Exercise passage below:

How to Read a Resume Without Getting Duped

Some of the best builders have the simplest resumes, and some of the worst hires have the flashiest ones.

June 19th, 2025

TJ Kastning

Hiring managers in construction management (and most industries) often face a paradox with resumes. On one hand, a resume can reveal a great deal about a candidate’s history, skills, and professionalism. On the other hand, resumes are marketing documents – sometimes fictitious or superficial – that can mislead if taken at face value.

What You Can Learn from a Resume

A well-crafted resume provides a wealth of information beyond just employment dates and job titles. By reading between the lines, you can discern several important aspects of a candidate:

  • Career Trajectory and Progression: The timeline of roles tells a story. Look at how a candidate has advanced (or not) in responsibility. For middle to senior management positions, you’d expect to see growth – e.g. moving from project engineer to project manager to construction director over time. Consistent upward progression or expansion of duties can indicate ambition and competence. Conversely, lateral moves or demotions might warrant deeper questions. Tenure length is also key: someone with many stints of only a year or so could be a red flag (e.g. multiple roles around the 18-month mark can signal a pattern of leaving when real accountability kicks in)¹. Stable, longer tenures in relevant positions suggest reliability, but context is important – frequent moves may also indicate consulting work or company-wide layoffs rather than performance issues.

  • Relevant Experience and Skills: Hiring managers scan resumes for the right kind of experience and skills that match the job requirements². A strong resume will clearly highlight the candidate’s experience in areas that align with the role. For instance, a construction management resume should mention oversight of projects of similar scale, knowledge of building codes, budgeting, safety compliance, etc. Be attentive to the specific skills and technologies listed – do they match what the position needs? Many recruiters immediately hunt for keywords or core competencies (e.g. “project scheduling software,” “PMP certification,” “LEAN construction”) to see if the candidate checks the basic skill boxes. In fact, 41% of recruiters look for skills on a resume first as their initial filter⁶.

End of Exercise passage.

* _Activity A_
According to the resume article, what share of recruiters look first for skills on a resume as their initial filter?
* _Activity B_
In the resume article, which keywords or core competencies are offered as examples that recruiters hunt for?
* _Activity C_
Continue the resume article past its last sentence.

Information supplied below:

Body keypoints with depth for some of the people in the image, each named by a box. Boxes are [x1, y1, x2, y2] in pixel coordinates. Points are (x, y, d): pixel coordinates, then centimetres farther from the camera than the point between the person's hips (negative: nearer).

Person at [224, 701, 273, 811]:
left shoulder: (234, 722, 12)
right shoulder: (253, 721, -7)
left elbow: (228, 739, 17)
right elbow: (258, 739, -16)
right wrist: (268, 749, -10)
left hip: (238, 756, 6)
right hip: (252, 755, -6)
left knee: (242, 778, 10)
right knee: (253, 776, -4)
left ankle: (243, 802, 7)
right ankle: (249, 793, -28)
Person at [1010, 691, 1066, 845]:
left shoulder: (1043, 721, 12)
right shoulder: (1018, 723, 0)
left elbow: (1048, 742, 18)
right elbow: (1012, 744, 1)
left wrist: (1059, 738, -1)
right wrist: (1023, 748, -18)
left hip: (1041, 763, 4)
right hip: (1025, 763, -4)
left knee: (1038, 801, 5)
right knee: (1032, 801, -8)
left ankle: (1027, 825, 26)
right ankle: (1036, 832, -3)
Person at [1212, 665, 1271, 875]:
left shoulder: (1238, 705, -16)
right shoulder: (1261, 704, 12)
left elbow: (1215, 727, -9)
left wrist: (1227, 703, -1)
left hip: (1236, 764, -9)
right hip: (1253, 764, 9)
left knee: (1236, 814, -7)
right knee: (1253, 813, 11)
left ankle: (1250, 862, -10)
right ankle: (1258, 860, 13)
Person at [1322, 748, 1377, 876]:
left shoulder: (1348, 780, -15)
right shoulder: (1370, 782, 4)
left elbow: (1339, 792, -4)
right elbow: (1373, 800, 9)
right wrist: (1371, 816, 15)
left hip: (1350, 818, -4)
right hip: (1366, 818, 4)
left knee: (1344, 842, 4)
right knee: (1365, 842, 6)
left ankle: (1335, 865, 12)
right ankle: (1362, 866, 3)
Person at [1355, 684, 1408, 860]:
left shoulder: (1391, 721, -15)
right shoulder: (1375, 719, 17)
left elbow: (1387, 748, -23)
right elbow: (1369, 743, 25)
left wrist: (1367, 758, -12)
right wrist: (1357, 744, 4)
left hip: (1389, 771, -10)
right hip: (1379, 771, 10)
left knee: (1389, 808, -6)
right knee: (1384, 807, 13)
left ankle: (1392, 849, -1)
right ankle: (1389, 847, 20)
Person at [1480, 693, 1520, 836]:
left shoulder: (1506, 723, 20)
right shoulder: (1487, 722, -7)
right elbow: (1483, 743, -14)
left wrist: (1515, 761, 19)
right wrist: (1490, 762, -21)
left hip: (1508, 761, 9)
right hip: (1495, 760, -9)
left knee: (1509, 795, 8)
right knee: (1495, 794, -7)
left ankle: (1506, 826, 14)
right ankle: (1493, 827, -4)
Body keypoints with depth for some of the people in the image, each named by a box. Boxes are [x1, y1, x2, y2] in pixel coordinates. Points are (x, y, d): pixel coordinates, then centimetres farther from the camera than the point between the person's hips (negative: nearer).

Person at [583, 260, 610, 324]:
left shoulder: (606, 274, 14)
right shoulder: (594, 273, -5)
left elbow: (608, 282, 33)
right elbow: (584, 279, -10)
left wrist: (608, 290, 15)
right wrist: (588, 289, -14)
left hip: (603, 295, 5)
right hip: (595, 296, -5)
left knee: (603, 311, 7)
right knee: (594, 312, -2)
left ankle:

End of Information supplied.

* _Task answer A_
41%

* _Task answer B_
- project scheduling software
- PMP certification
- LEAN construction

* _Task answer C_
  • Achievements and Impact: Beyond job duties, resumes can reveal how a candidate measures success. Hiring managers love to see results, not just responsibilities³. Look for quantified accomplishments: did the candidate increase efficiency, cut costs, grow revenue, finish projects under budget or ahead of schedule? The presence of concrete results and numbers is a strong indicator of an achievement-oriented individual². As one hiring manager put it, most resumes list “the busy work you did” but executives want to see the business results of those activities².

  • Communication and Professionalism: The resume’s writing style and format speak volumes about a candidate’s communication skills and attention to detail. In a management role, clear communication is essential, and the resume is a first test. Red flags like spelling or grammar errors, disorganized layout, or overly dense paragraphs can signal lack of care or poor communication². On the flip side, a resume that is easy to read, with a clean structure and concise bullet points, indicates that the candidate can present information in an organized manner². One recruiter famously noted that “In seven seconds, I should be able to easily scan a resume and read all of the important highlights” if it’s well-formatted².

  • Cultural Fit and Personal Traits: While a resume is a formal document, it can still hint at a candidate’s personality and values. For instance, the inclusion of volunteer work, professional associations, or mentorship roles might indicate someone who is community-minded or a leader outside their job description. The way achievements are phrased can also be telling. Subtle cues in what the candidate chooses to highlight (and what they omit) provide a starting sketch of their professional character.

  • Alignment with the Role and Industry: A resume tailored to the job posting stands out. If you serve the construction management space, you know the industry’s keywords and challenges. Does the candidate speak the language of your industry? A tailored resume will mirror the job description’s key terms and explicitly connect the candidate’s experience to the job’s requirements². Hiring managers often can “tell your interest level from words on a screen” – the effort a candidate made to target their resume to the job is evident in how specifically they address the role².

In fields like construction management, all these points hold true but with some industry flavor. For instance, a construction management resume that lists hard numbers – project budgets managed, square footage built, safety incident reductions, number of subcontractors overseen – gives you concrete evidence of scale and competence.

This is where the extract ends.